On Sun, Dec 19, 2010 at 6:14 PM, Scott Carey <sc...@richrelevance.com>wrote:

>
> On Dec 18, 2010, at 1:05 PM, Joe Crobak wrote:
>
> > AvroOutputFormat supports setting deflate level, but not the sync
> interval.
> > Was this a conscious decision (i.e. would there be drawbacks of making
> the
> > sync interval larger)?
> >
> > In some tests that I've done, Avro data files were over 50% smaller when
> I
> > upped the sync interval to 2MB (default is 16000 bytes).  I also saw a
> > modest speedup in building the files (I suspect my program was IO-bound).
> >
> > Would folks support a patch to add setting a sync interval as a static
> > configuration option to AvroOutputFormat?
>
> Yes, it makes sense to expose that.
>

In that case, I'd be happy to file a ticket and create a patch.


>
> Out of curiosity, how much of an improvement do you get for going to 64000
> bytes?  A larger default for the MapReduce case makes sense, but 2MB may be
> on the large side.  M/R has to split the file at sync boundaries and you
> don't want those to end up too far from the HDFS block boundaries.
>

Here are the compression ratios I'm seeing (block size, compression ratio):

16384 0.217
32768 0.164
65536 0.132
131072 0.116
262144 0.108
524288 0.104
1048576 0.102
2097152 0.100

So the sweet-spot for this data seems to be around 128K-256K, which is
within 7.7% - 16% of "optimal" (where optimal is the uncompressed file
compressed with command-line gzip).


>
> The file format default is moderately sized because for many non M/R use
> cases, syncing to disk more regularly is a good idea.  With the default
> deflate lookback window 32k, compression ratio as a function of block size
> tends to have a sharp elbow near that size.  In my experiments,  compression
> ratio did not go up after blocks that are about 120k in size, and was only
> moderately better than 16000 byte blocks.  But my data isn't your data.
>

Thanks for this suggestion -- I had only looked at the two extremes.  If the
ability to configure the size, then I should be able to do some tests to see
how these window sizes affect performance for our application.

Thanks,
Joe

Re: sync interval for AvroOutputFormat

Posted by Scott Carey <sc...@richrelevance.com>.
On Dec 18, 2010, at 1:05 PM, Joe Crobak wrote:

> AvroOutputFormat supports setting deflate level, but not the sync interval.
> Was this a conscious decision (i.e. would there be drawbacks of making the
> sync interval larger)?
> 
> In some tests that I've done, Avro data files were over 50% smaller when I
> upped the sync interval to 2MB (default is 16000 bytes).  I also saw a
> modest speedup in building the files (I suspect my program was IO-bound).
> 
> Would folks support a patch to add setting a sync interval as a static
> configuration option to AvroOutputFormat?

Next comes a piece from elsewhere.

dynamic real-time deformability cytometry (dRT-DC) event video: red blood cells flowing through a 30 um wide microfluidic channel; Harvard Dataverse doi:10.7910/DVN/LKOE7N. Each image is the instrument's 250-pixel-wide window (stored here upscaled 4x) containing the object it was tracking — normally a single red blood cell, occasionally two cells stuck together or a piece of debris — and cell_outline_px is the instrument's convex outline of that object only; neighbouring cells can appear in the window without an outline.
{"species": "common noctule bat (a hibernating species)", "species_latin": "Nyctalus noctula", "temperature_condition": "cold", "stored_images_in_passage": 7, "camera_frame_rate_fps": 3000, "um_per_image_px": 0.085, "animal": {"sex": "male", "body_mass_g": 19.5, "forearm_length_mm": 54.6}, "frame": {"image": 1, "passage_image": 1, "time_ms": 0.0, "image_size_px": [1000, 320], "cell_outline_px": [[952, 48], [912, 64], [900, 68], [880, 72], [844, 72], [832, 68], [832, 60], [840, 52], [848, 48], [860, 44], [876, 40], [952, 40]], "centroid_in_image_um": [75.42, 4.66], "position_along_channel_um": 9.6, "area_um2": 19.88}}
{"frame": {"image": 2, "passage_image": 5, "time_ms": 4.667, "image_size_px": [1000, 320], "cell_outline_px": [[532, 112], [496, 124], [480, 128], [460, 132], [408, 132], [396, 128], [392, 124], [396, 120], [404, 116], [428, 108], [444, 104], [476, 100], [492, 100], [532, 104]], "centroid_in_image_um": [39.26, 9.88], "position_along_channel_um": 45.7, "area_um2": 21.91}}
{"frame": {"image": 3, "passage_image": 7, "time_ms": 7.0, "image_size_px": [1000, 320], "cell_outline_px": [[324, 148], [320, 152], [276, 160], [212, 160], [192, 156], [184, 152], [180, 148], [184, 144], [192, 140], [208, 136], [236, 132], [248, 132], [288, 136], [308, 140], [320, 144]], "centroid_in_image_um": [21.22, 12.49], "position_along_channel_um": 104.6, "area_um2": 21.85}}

Yes, it makes sense to expose that.

Out of curiosity, how much of an improvement do you get for going to 64000 bytes?  A larger default for the MapReduce case makes sense, but 2MB may be on the large side.  M/R has to split the file at sync boundaries and you don't want those to end up too far from the HDFS block boundaries.

The file format default is moderately sized because for many non M/R use cases, syncing to disk more regularly is a good idea.  With the default deflate lookback window 32k, compression ratio as a function of block size tends to have a sharp elbow near that size.  In my experiments,  compression ratio did not go up after blocks that are about 120k in size, and was only moderately better than 16000 byte blocks.  But my data isn't your data.